Instruction: According to the ranked list of Charlie Kaufman movies, what is Nathan's occupation in Human Nature?

Document segment:
════════════════

Best Charlie Kaufman Movies - Featured - StudioBinder

No one plunges into the specifics of their own psyche quite like screenwriter and director Charlie Kaufman. And the praise for his work, from audiences and critics alike, ranges from overwhelmingly positive to downright life-changing. But what makes his movies so great? When thinking about some of the best screenplays, it seems the more specific a writer gets, the more universal the story becomes — and no one proves this theory more than Kaufman. Here is our list of the best Charlie Kaufman movies, ranked for their screenplays

Early Charlie Kaufman Movies

7. Human Nature (2001)

Scene from Charlie Kaufman’s and Michel Gondry’s Human Nature

While Human Nature sits at the bottom of this list, the writing is still exceptionally clever. And the story is rich and inspired enough. A kind of absurd farce on society’s zoic, animalistic tendencies and our desire to subdue them. A look into what it means to be “civilized.”

The protagonist(s), Nathan and Lila, meet a man in the woods on a hike. Nathan is a scientist, and decides to take this man on as his next subject. “Puff,” as he his named, struggles with his animalistic sexual desires, tamed only by Nathan’s electric collar.

════════════════

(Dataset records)
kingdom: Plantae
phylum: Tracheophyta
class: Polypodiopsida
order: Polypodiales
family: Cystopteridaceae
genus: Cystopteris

════════════════

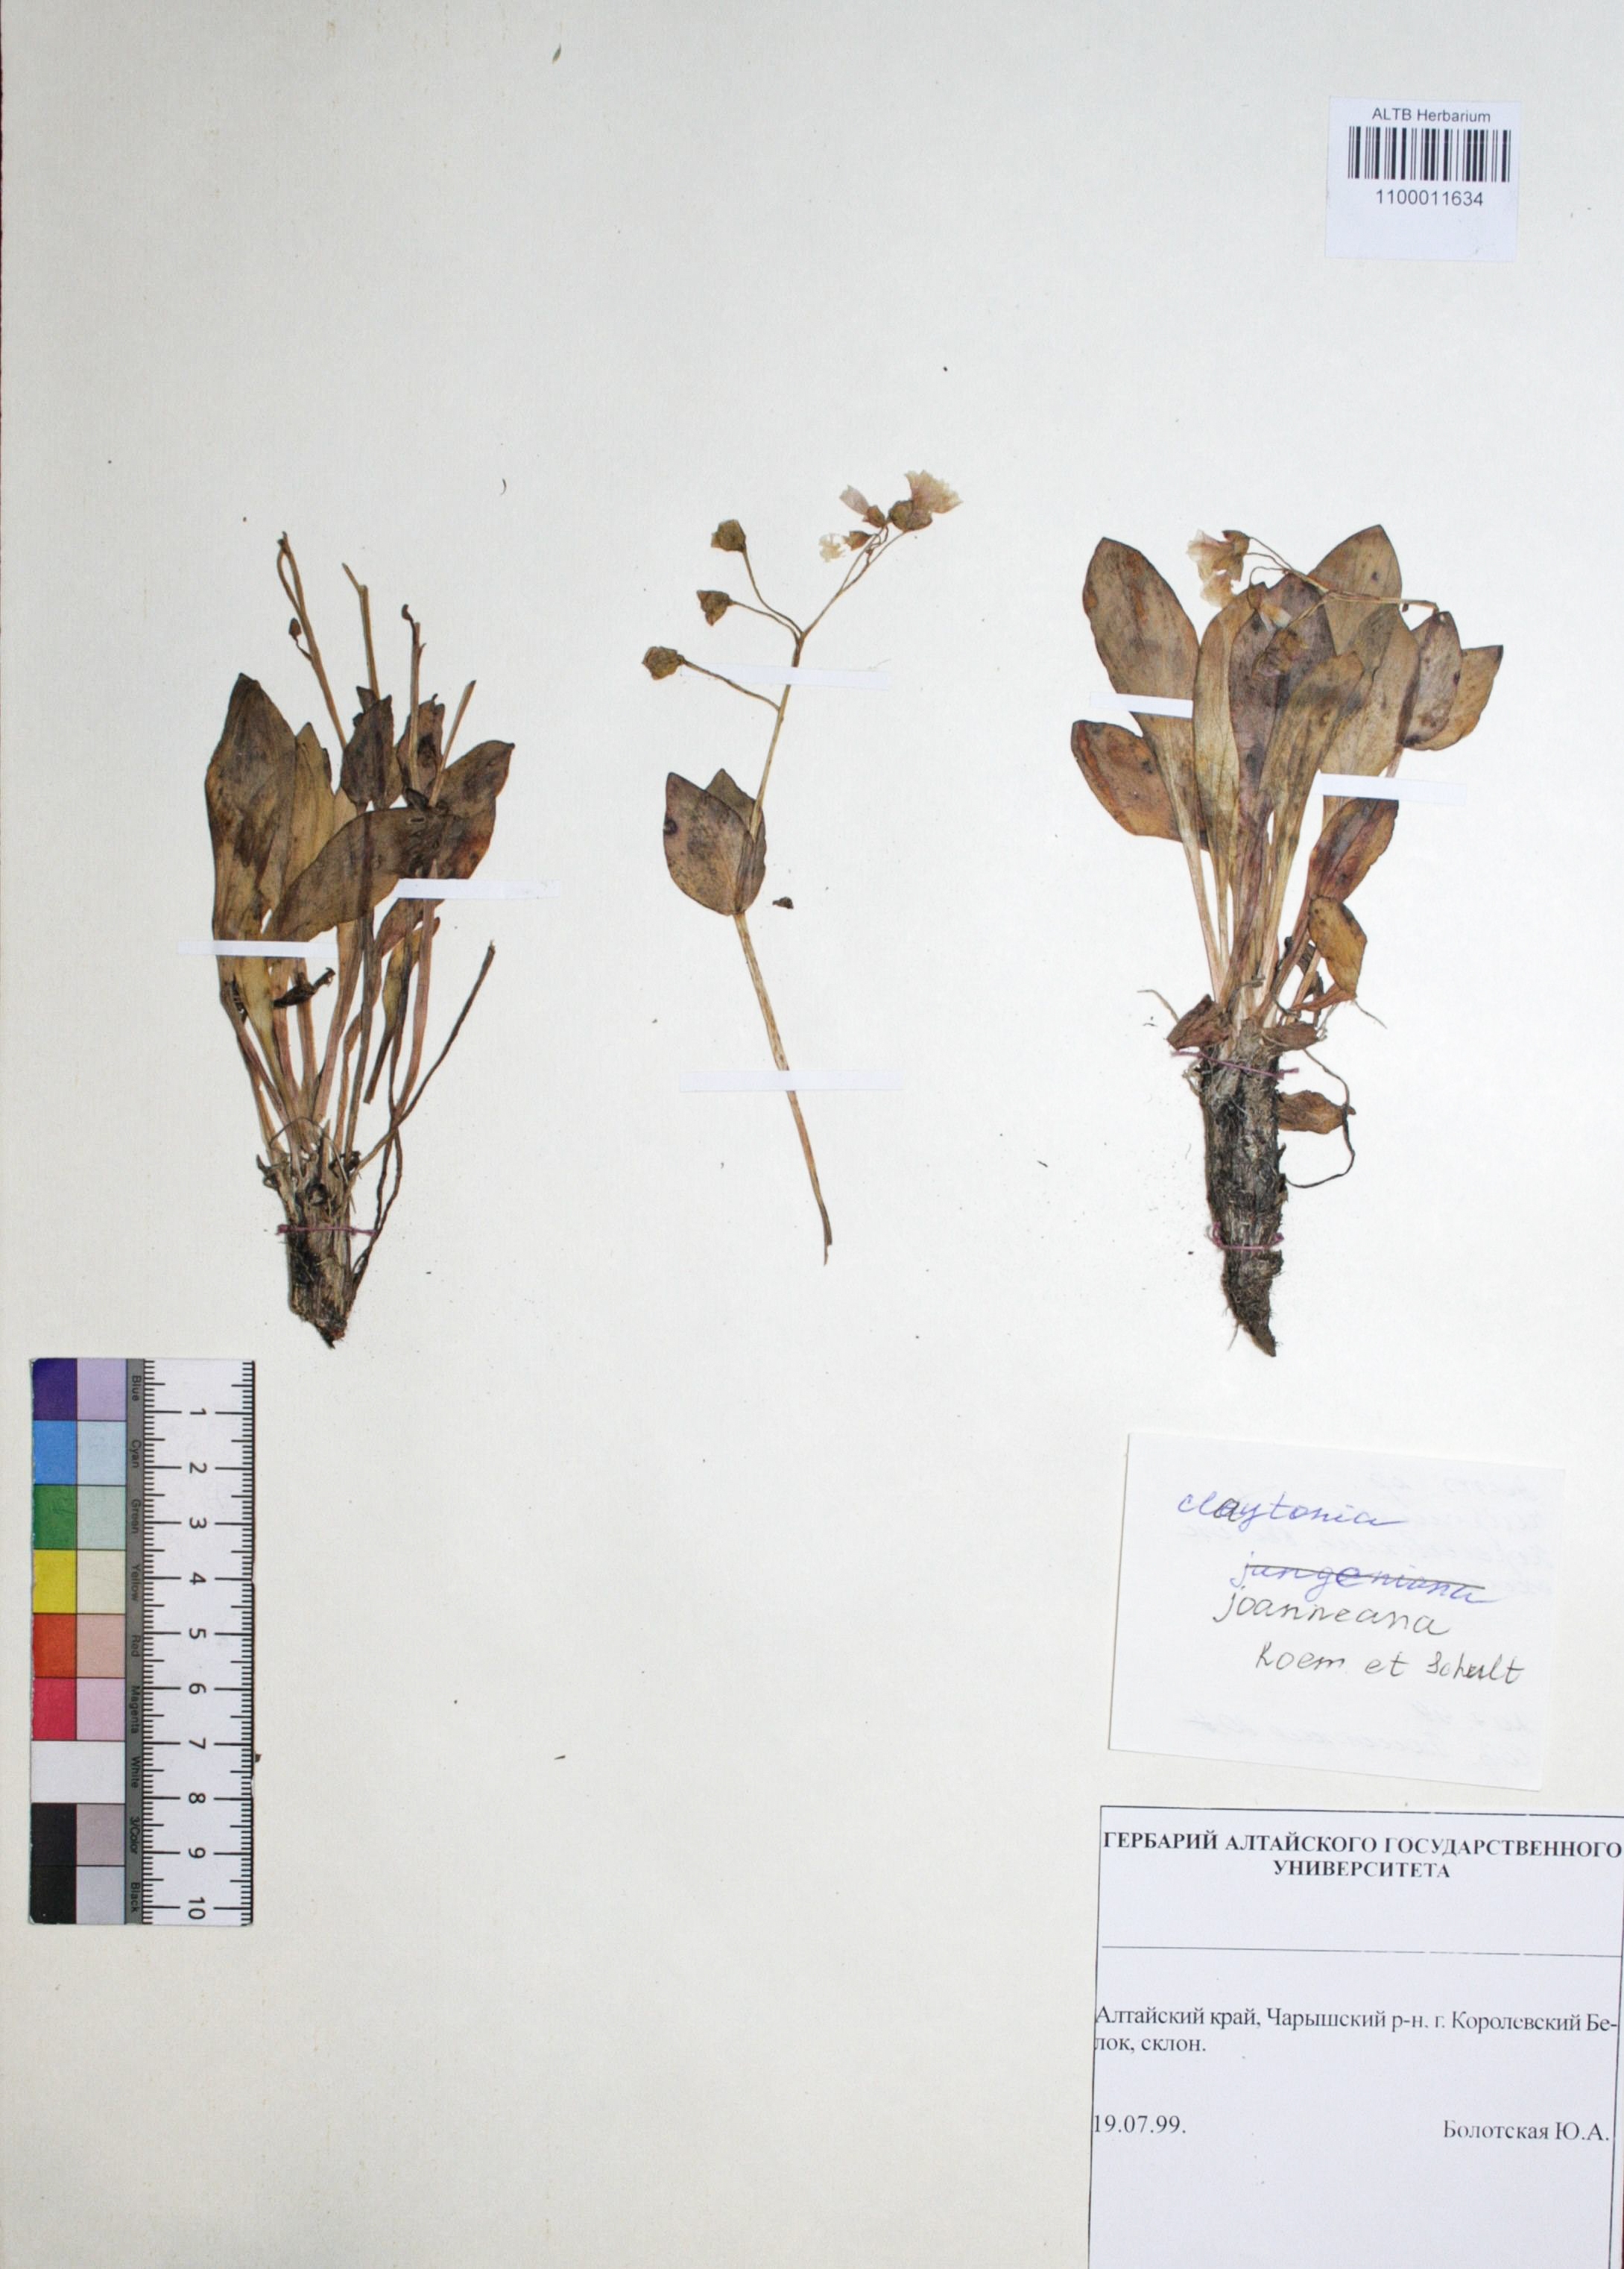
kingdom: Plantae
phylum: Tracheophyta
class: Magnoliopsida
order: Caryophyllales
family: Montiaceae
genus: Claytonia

════════════════

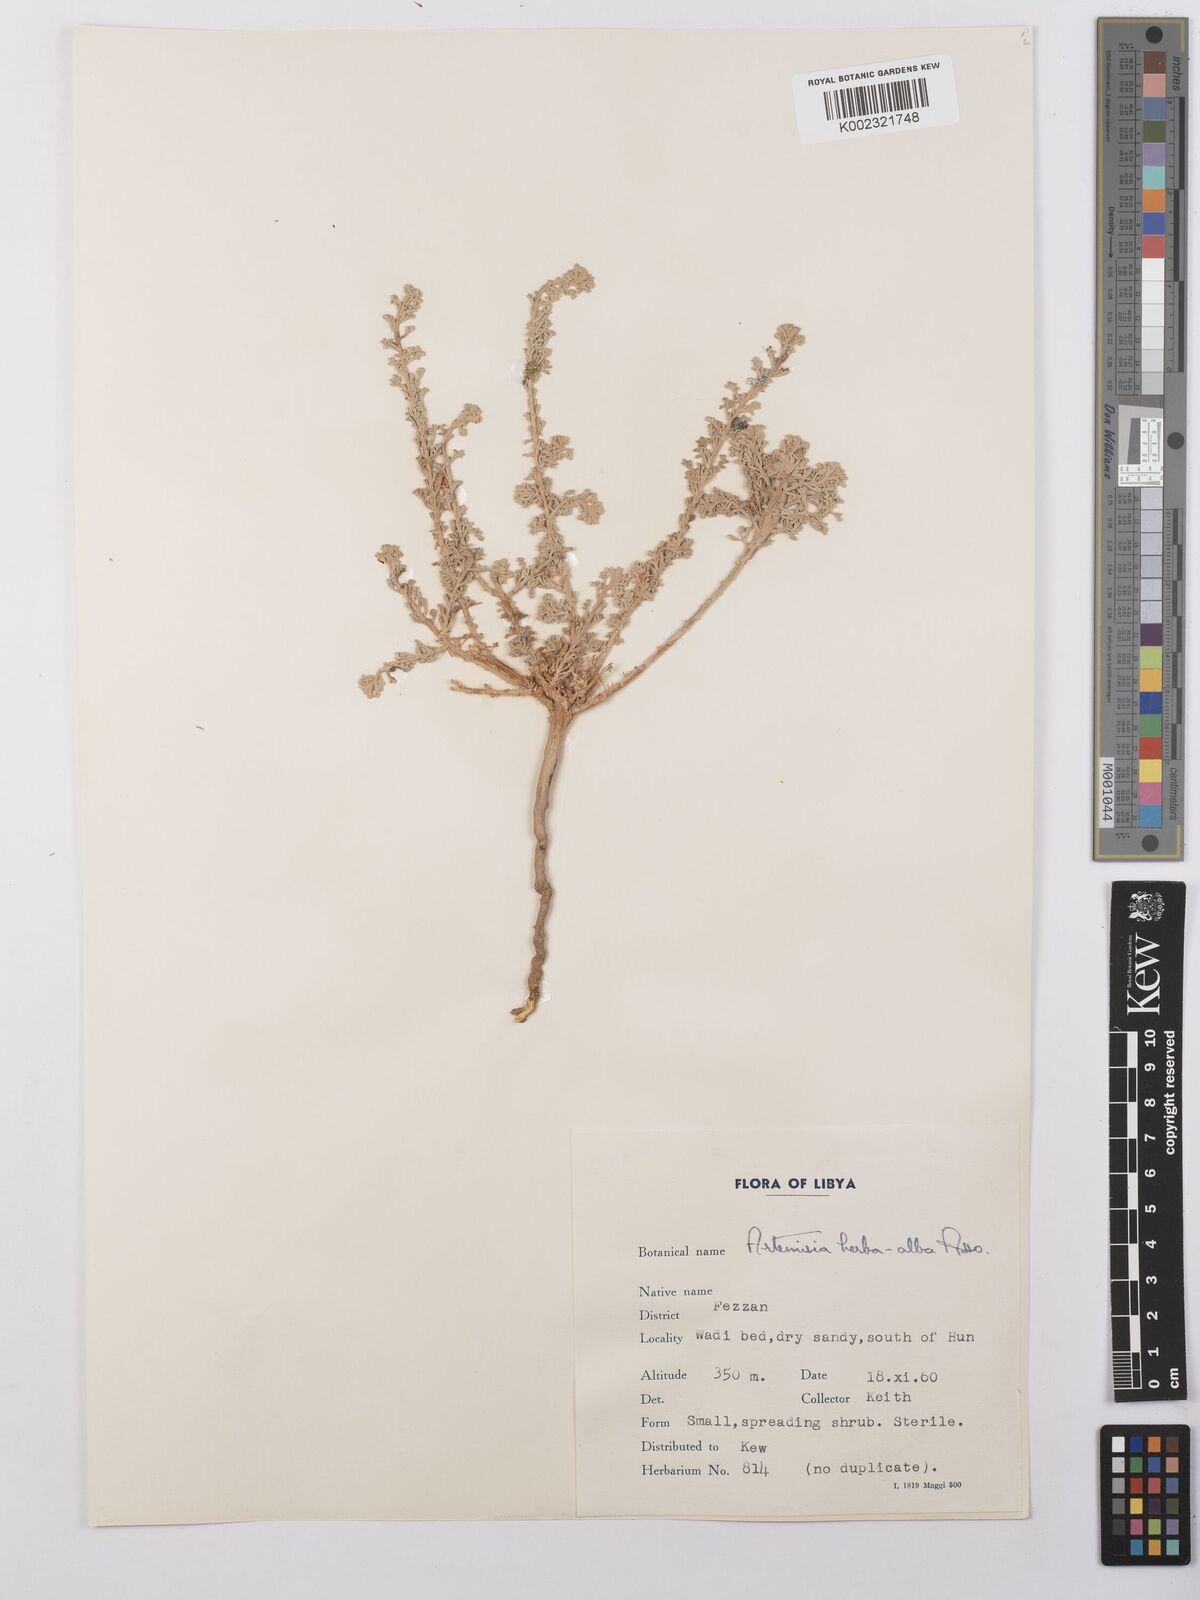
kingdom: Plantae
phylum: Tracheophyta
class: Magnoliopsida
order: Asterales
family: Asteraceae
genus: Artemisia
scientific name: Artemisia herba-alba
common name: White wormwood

════════════════

Solution for this problem: Nathan is a scientist.